Pull out each line of the listing that contains the string "name".
>> START The input
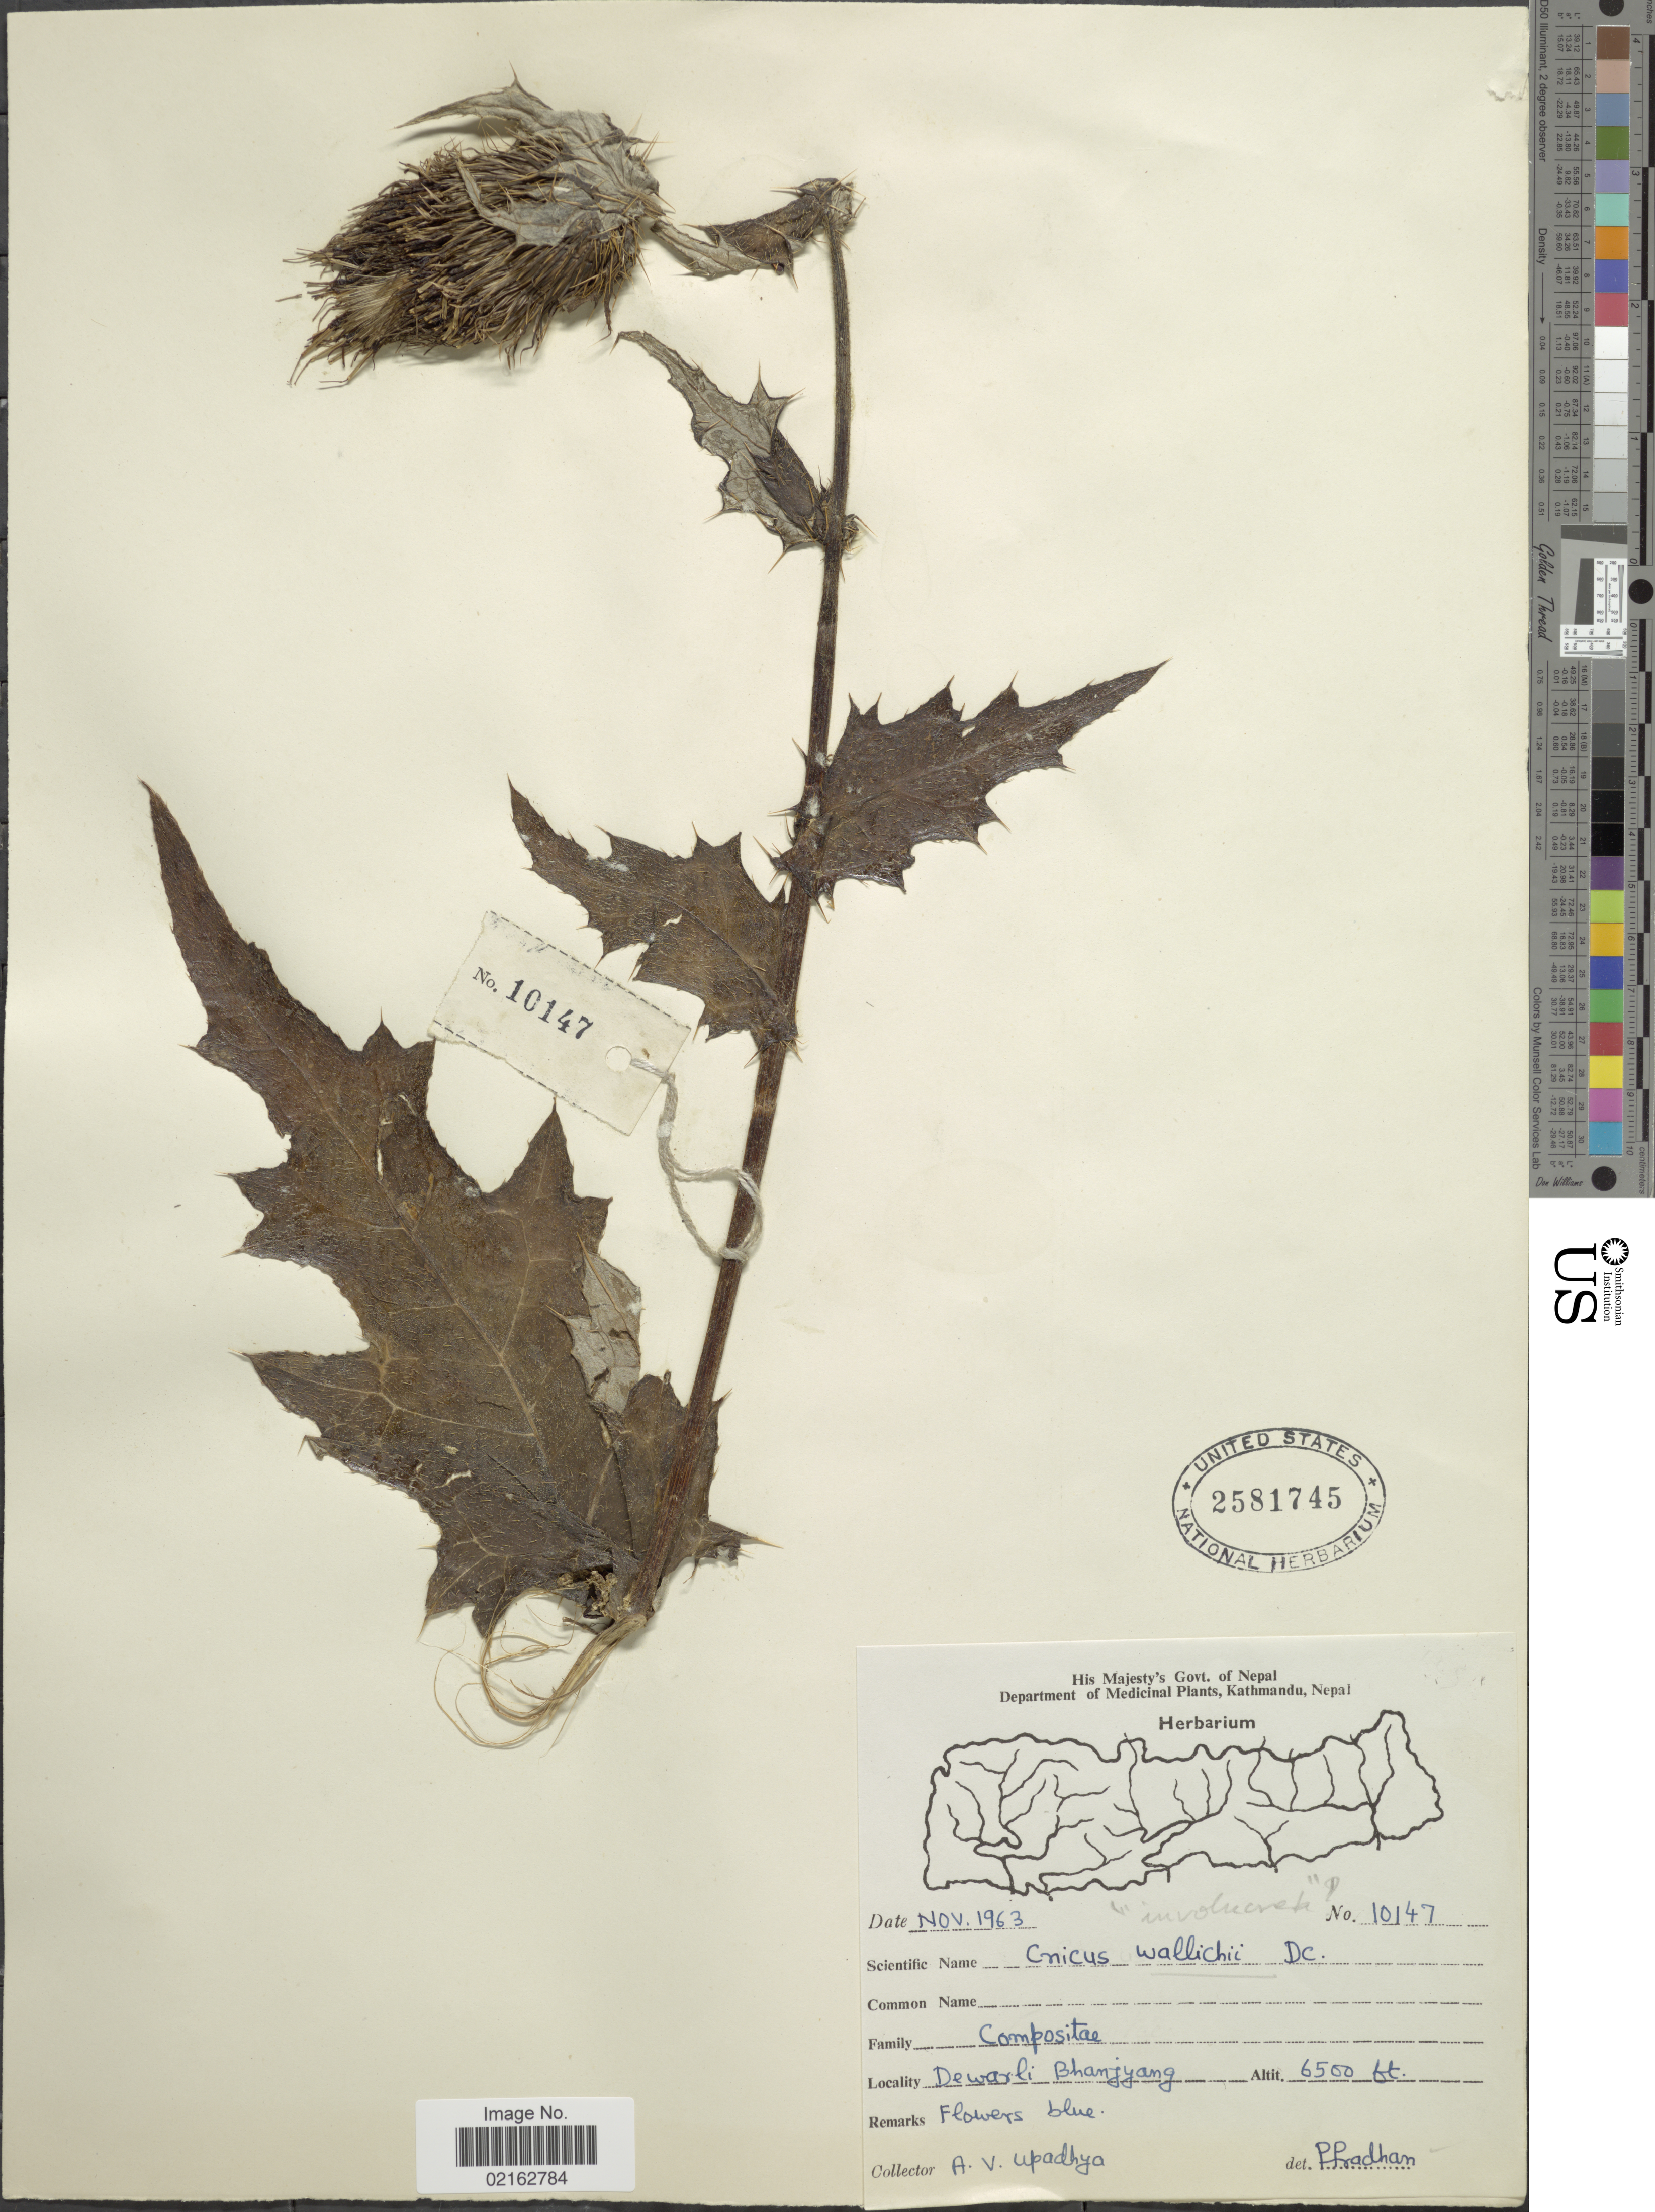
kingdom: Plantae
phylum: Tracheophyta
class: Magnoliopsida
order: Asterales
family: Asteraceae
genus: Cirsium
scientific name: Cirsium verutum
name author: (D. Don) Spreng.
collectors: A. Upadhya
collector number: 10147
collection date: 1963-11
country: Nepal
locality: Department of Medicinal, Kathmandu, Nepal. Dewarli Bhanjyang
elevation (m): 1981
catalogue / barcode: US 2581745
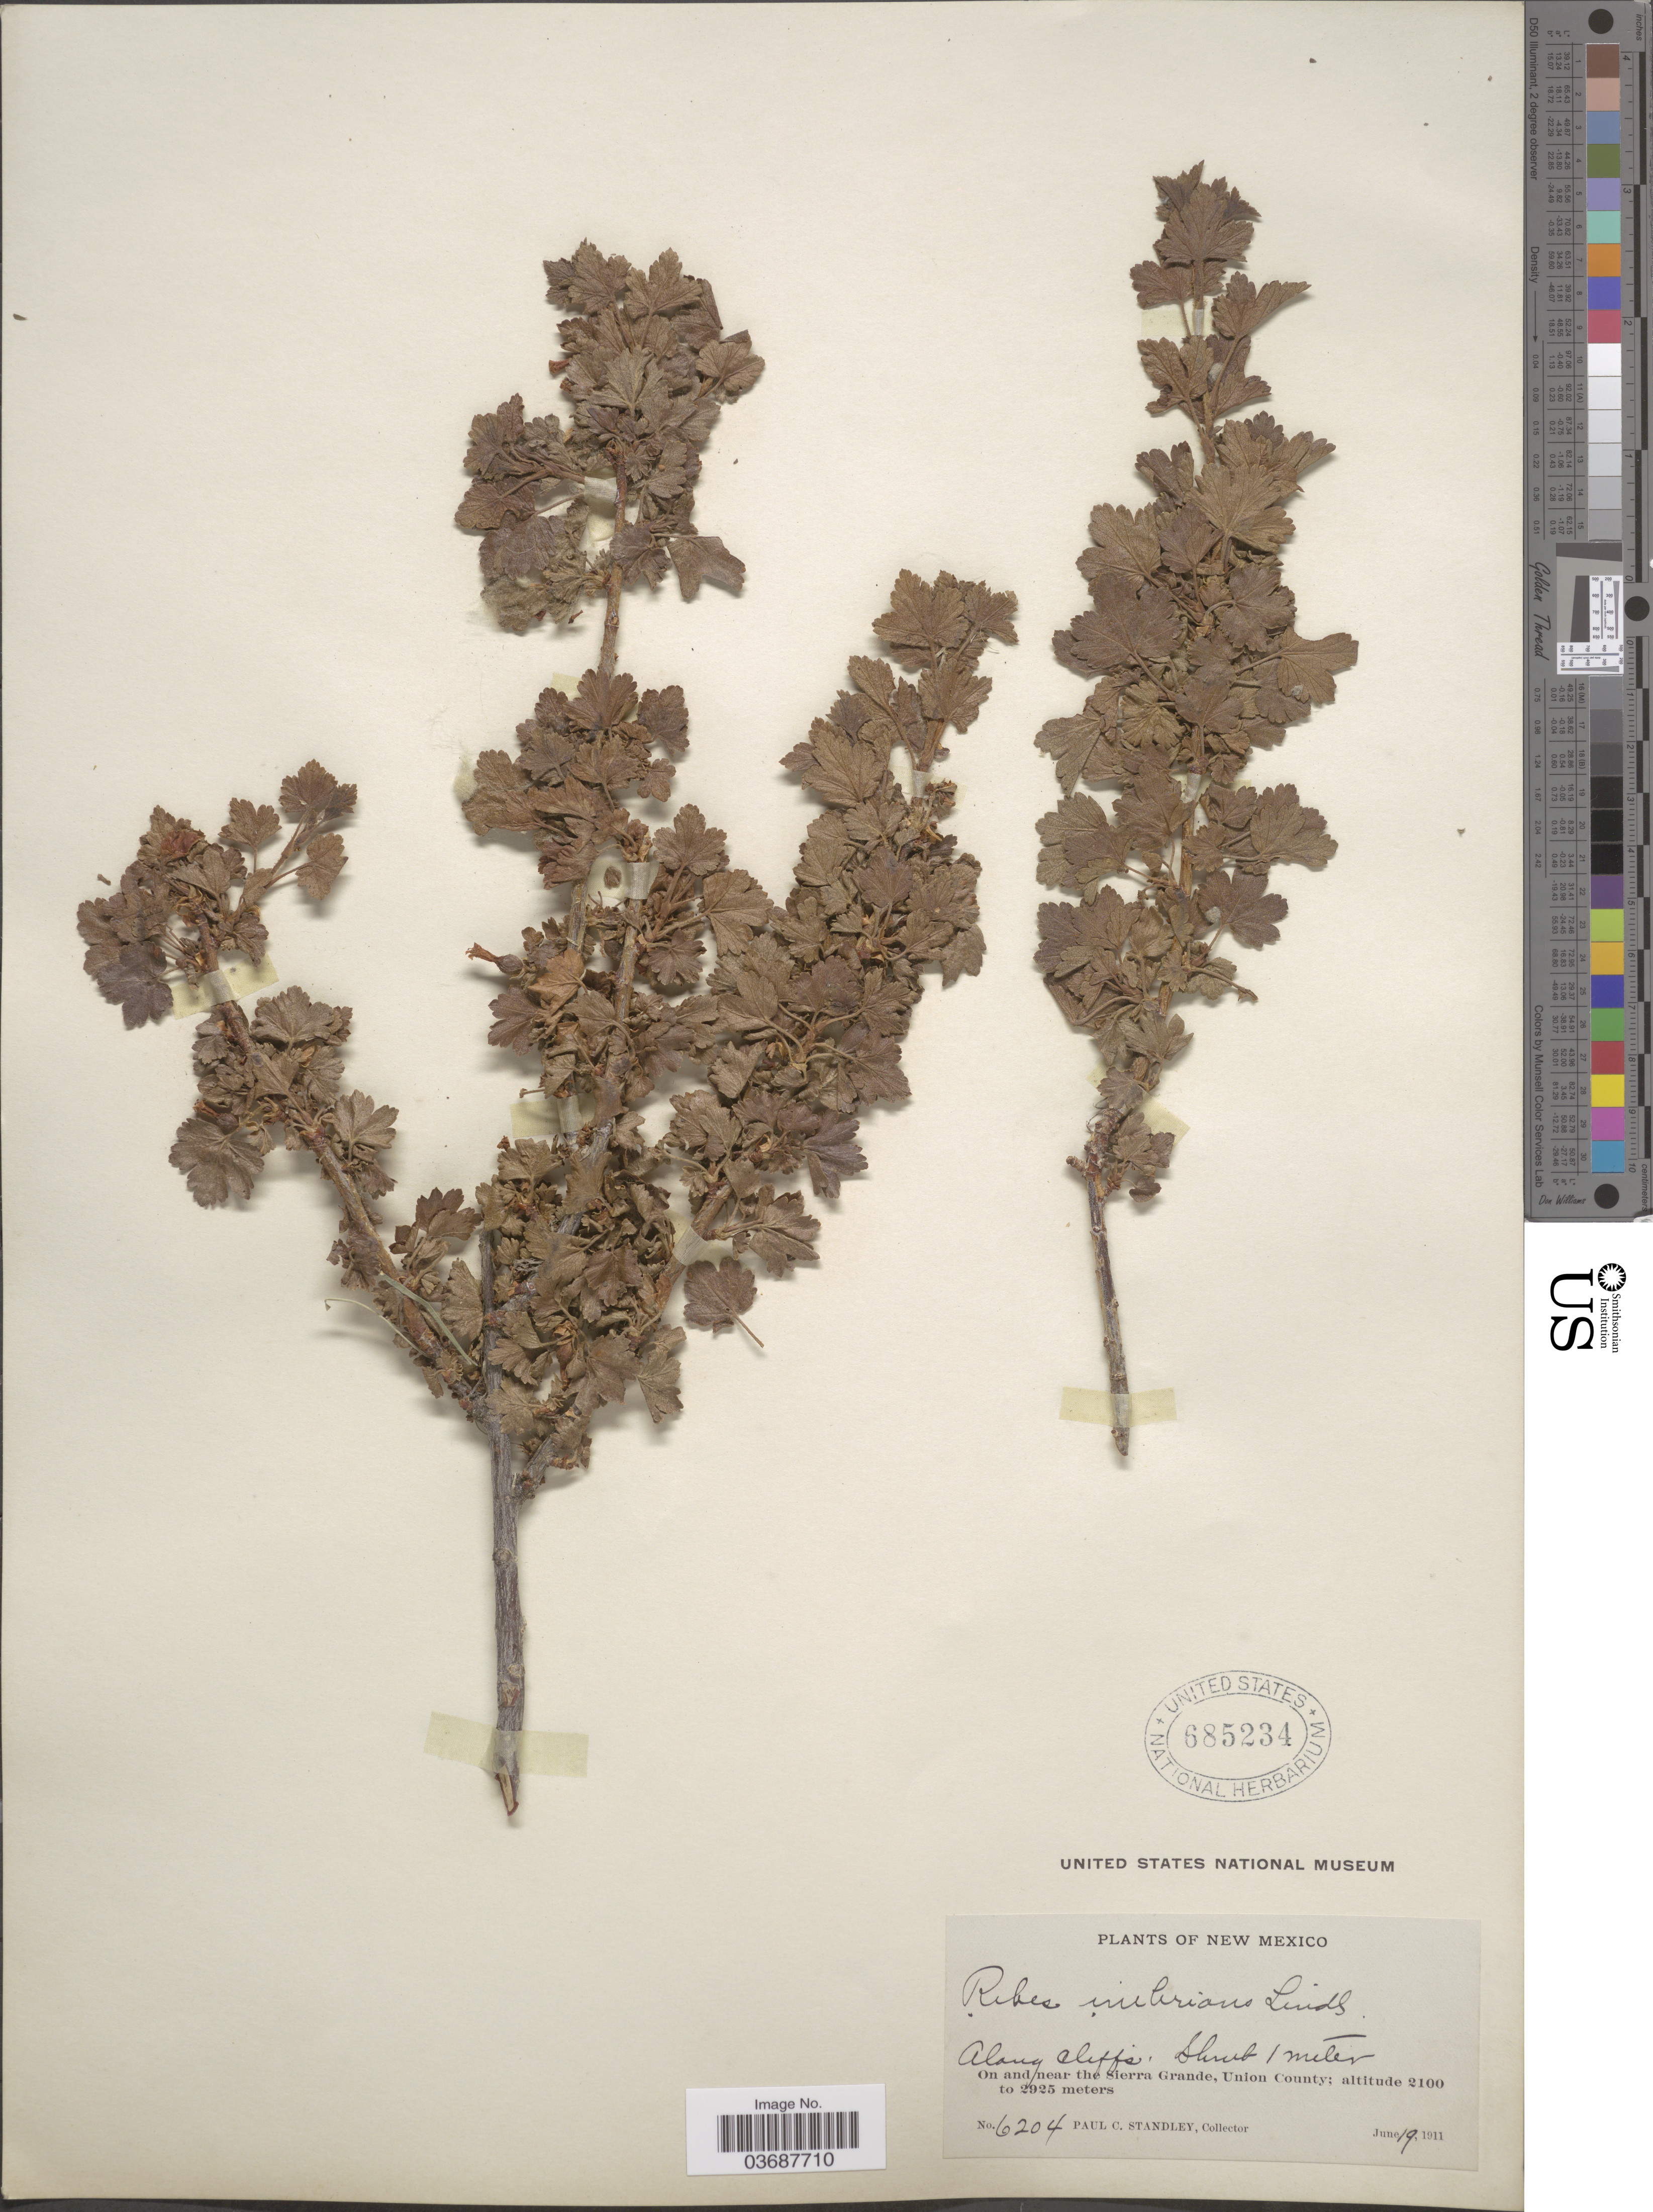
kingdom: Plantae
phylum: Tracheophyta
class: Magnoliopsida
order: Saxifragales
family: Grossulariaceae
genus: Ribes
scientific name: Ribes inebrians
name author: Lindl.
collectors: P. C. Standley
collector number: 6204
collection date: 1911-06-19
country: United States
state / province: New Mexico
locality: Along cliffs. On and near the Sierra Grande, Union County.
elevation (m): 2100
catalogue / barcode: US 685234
>> END The input
**The response**
scientific name: Cirsium verutum
name author: (D. Don) Spreng.
scientific name: Ribes inebrians
name author: Lindl.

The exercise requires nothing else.